What is needed: Copy the entries from the very first line through the line containing "scientific name: Carpinus betulus", substituting "binomial" for every "scientific name" and changing nothing else, and give only those lines.

Materials provided:
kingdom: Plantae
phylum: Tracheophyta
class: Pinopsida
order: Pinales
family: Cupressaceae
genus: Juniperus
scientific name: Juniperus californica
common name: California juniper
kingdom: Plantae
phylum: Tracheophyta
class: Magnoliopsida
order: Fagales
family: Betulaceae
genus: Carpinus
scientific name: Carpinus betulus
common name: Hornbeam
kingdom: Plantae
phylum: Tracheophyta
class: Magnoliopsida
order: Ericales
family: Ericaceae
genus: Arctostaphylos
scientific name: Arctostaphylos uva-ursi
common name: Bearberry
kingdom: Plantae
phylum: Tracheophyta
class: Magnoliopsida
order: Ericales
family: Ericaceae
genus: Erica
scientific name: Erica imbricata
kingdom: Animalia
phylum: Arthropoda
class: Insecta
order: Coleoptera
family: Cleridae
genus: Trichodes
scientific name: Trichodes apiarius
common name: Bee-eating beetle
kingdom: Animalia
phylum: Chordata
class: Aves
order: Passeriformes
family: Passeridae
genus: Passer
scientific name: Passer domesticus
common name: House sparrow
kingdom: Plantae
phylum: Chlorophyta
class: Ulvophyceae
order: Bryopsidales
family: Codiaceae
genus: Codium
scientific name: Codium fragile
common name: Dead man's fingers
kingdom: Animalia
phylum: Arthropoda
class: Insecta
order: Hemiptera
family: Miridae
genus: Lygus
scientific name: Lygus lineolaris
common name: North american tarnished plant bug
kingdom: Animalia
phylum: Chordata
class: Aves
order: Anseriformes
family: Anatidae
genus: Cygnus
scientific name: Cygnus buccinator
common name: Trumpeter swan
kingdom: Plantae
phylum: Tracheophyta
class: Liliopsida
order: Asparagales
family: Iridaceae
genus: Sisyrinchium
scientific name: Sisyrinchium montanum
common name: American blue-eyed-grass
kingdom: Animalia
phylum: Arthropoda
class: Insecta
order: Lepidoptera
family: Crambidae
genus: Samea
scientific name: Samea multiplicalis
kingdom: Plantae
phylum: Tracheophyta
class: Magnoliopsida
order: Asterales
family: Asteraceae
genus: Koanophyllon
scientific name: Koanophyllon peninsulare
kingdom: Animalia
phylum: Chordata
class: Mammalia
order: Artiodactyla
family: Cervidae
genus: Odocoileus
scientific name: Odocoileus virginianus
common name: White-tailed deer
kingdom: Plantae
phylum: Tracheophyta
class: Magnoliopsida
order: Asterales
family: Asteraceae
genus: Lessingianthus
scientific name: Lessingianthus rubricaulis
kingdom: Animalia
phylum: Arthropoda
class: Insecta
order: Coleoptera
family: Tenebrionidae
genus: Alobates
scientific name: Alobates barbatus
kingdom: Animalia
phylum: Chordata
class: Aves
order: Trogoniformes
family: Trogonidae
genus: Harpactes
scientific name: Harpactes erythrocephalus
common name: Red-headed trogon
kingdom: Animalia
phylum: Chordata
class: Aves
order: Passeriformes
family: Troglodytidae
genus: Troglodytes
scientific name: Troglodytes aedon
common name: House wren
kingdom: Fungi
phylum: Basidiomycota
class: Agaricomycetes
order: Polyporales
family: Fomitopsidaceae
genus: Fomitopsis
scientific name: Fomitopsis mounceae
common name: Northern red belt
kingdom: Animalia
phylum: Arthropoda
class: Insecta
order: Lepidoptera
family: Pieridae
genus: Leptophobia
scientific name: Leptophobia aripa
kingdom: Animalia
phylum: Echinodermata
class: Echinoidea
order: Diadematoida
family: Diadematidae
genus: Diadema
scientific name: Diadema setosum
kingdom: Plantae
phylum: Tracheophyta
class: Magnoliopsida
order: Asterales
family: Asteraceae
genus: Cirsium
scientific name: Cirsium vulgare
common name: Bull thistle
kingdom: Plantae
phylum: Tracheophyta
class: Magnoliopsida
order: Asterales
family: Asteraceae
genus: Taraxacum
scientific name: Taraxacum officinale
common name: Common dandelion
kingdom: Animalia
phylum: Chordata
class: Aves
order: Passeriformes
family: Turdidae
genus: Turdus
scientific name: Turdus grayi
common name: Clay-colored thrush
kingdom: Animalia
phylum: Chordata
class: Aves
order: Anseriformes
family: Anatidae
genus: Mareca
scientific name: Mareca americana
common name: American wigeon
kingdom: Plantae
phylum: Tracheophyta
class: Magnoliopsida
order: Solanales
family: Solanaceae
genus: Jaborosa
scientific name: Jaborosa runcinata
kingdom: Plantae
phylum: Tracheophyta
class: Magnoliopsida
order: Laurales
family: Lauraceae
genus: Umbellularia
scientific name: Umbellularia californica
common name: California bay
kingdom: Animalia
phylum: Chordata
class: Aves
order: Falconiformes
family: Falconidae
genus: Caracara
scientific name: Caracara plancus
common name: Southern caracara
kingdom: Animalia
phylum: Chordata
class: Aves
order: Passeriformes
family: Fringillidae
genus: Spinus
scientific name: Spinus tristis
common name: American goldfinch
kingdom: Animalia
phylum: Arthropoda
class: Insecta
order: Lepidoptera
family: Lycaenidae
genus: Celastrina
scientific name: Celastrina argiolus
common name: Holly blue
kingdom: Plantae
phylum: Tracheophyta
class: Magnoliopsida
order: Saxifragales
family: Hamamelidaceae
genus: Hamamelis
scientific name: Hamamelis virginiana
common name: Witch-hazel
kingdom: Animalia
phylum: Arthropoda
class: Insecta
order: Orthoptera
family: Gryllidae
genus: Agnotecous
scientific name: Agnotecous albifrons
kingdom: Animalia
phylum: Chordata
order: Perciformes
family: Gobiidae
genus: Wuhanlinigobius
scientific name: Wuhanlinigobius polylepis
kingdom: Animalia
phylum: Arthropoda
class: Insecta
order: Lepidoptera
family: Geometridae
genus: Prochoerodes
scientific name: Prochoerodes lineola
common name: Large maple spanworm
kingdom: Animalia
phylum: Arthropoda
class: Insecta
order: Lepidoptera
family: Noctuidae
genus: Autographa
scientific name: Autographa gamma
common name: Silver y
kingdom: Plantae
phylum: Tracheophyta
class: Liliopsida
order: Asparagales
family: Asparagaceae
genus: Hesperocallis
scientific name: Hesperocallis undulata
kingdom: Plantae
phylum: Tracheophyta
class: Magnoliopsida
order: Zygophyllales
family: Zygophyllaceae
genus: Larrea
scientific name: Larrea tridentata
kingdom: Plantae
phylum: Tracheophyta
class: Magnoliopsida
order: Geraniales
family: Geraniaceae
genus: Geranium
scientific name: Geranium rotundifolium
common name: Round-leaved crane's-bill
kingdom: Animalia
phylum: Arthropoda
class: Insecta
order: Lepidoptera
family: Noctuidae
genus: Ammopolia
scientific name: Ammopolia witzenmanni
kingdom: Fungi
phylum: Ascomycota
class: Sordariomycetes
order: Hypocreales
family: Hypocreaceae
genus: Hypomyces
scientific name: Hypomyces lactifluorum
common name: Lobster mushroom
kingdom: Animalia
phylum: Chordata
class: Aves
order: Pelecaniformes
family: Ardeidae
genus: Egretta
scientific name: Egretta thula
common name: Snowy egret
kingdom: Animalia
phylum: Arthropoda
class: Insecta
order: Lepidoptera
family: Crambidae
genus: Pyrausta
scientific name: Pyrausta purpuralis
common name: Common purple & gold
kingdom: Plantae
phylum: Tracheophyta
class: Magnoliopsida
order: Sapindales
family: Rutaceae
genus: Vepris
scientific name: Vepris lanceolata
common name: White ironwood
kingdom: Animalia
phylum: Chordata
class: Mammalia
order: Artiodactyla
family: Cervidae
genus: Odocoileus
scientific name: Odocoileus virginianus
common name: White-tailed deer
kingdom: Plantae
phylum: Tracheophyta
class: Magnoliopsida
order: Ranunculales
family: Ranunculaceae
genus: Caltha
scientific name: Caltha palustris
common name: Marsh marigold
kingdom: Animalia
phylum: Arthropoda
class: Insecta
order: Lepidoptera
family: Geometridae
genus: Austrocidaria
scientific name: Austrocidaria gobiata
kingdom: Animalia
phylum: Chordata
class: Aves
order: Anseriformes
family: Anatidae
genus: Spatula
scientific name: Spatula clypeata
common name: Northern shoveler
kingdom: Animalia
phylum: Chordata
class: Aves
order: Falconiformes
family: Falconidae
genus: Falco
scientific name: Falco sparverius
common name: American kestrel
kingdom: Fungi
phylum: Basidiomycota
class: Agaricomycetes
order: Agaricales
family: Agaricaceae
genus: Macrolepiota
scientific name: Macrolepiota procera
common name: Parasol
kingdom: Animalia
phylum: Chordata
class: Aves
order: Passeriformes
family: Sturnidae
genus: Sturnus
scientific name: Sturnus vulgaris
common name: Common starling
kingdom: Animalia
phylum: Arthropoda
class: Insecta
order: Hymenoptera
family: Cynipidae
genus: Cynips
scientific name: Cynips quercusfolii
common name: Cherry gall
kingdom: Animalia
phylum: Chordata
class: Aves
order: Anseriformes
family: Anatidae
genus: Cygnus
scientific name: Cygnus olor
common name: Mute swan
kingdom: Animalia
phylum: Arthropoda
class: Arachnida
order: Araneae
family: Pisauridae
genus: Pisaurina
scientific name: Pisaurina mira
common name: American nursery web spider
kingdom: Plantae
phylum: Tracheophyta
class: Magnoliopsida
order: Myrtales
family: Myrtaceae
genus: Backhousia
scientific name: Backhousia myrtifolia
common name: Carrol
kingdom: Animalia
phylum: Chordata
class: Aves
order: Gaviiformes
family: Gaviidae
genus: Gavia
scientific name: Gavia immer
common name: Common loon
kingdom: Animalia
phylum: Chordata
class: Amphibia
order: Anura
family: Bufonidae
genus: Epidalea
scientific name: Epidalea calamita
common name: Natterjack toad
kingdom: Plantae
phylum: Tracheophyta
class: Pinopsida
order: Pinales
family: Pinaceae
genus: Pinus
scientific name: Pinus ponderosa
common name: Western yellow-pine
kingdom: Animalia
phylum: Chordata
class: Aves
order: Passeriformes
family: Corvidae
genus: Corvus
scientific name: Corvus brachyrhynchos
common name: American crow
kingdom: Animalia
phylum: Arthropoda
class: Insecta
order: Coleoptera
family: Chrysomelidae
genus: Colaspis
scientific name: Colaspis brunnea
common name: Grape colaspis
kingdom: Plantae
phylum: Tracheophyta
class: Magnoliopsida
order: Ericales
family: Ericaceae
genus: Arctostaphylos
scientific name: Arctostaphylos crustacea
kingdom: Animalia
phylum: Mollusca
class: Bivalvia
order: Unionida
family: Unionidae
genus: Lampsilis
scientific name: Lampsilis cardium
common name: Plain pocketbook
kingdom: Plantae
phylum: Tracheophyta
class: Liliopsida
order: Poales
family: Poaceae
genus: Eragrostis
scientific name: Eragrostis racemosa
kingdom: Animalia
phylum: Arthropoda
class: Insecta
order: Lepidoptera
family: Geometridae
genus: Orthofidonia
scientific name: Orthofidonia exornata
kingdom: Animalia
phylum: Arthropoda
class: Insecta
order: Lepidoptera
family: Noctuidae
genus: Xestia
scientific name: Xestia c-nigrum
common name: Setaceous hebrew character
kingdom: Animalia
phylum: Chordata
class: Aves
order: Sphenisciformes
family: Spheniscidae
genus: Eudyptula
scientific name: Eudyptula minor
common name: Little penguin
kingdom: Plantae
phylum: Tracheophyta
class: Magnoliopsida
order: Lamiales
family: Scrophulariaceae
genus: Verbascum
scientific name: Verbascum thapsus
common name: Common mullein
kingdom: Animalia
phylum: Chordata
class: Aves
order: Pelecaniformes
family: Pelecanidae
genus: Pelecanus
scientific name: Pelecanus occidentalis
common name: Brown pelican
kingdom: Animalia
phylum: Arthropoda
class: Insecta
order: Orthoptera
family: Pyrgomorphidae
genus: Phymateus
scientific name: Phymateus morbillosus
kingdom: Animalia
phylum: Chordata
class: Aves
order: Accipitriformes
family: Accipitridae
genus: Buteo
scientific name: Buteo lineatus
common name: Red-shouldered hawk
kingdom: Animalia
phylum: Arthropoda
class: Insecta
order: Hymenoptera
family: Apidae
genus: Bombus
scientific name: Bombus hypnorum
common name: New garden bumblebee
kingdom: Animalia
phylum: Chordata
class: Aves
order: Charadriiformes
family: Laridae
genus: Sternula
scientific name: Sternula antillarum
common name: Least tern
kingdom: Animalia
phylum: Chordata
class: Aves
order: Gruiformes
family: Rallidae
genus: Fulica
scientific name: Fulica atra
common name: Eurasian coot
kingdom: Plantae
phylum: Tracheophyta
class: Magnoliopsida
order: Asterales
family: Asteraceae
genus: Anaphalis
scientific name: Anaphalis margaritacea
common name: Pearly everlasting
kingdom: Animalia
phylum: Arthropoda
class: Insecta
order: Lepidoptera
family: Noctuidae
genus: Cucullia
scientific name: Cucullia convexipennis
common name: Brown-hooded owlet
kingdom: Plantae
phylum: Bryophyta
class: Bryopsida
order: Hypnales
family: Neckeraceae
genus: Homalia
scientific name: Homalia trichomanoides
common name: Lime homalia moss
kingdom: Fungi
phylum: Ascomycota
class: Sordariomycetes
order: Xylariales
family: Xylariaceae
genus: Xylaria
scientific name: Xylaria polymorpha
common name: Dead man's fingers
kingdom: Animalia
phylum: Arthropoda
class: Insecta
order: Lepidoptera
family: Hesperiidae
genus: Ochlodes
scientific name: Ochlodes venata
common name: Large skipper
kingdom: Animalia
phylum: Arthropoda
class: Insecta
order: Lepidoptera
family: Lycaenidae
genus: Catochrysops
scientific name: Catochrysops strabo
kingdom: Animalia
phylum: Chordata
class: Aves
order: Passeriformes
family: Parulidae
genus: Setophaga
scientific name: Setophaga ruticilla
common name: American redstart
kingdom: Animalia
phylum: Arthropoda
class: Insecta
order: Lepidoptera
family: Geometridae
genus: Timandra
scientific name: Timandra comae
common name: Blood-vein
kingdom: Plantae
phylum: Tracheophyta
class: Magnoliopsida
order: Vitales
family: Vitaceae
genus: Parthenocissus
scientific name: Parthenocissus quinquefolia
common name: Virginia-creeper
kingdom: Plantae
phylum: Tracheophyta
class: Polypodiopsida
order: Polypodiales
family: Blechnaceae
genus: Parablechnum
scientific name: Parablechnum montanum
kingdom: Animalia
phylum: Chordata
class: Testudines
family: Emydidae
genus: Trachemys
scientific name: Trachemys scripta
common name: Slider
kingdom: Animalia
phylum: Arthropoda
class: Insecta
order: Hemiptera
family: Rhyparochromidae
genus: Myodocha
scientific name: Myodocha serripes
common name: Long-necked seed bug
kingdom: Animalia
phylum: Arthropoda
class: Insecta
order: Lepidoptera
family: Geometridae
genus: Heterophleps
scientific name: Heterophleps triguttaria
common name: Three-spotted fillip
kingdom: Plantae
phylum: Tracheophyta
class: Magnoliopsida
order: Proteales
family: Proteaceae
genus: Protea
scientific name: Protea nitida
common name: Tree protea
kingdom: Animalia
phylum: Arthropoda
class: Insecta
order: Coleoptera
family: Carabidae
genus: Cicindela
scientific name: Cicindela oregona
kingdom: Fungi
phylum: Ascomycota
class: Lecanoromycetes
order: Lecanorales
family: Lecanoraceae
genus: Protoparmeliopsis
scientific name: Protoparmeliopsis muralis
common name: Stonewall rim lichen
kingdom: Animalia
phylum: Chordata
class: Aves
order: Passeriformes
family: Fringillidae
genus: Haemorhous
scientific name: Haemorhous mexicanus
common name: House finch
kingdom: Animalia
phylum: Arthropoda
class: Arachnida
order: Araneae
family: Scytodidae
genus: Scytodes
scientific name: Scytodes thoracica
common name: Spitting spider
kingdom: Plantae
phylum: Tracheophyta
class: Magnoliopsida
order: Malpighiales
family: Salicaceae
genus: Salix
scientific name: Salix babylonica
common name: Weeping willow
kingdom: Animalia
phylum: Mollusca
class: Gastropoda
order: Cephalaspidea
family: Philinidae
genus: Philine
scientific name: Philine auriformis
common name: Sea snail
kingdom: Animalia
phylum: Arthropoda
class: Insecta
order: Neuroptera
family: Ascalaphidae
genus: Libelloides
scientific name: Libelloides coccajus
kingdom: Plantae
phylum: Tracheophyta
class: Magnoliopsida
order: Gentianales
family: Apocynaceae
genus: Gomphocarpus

Full response:
kingdom: Plantae
phylum: Tracheophyta
class: Pinopsida
order: Pinales
family: Cupressaceae
genus: Juniperus
binomial: Juniperus californica
common name: California juniper
kingdom: Plantae
phylum: Tracheophyta
class: Magnoliopsida
order: Fagales
family: Betulaceae
genus: Carpinus
binomial: Carpinus betulus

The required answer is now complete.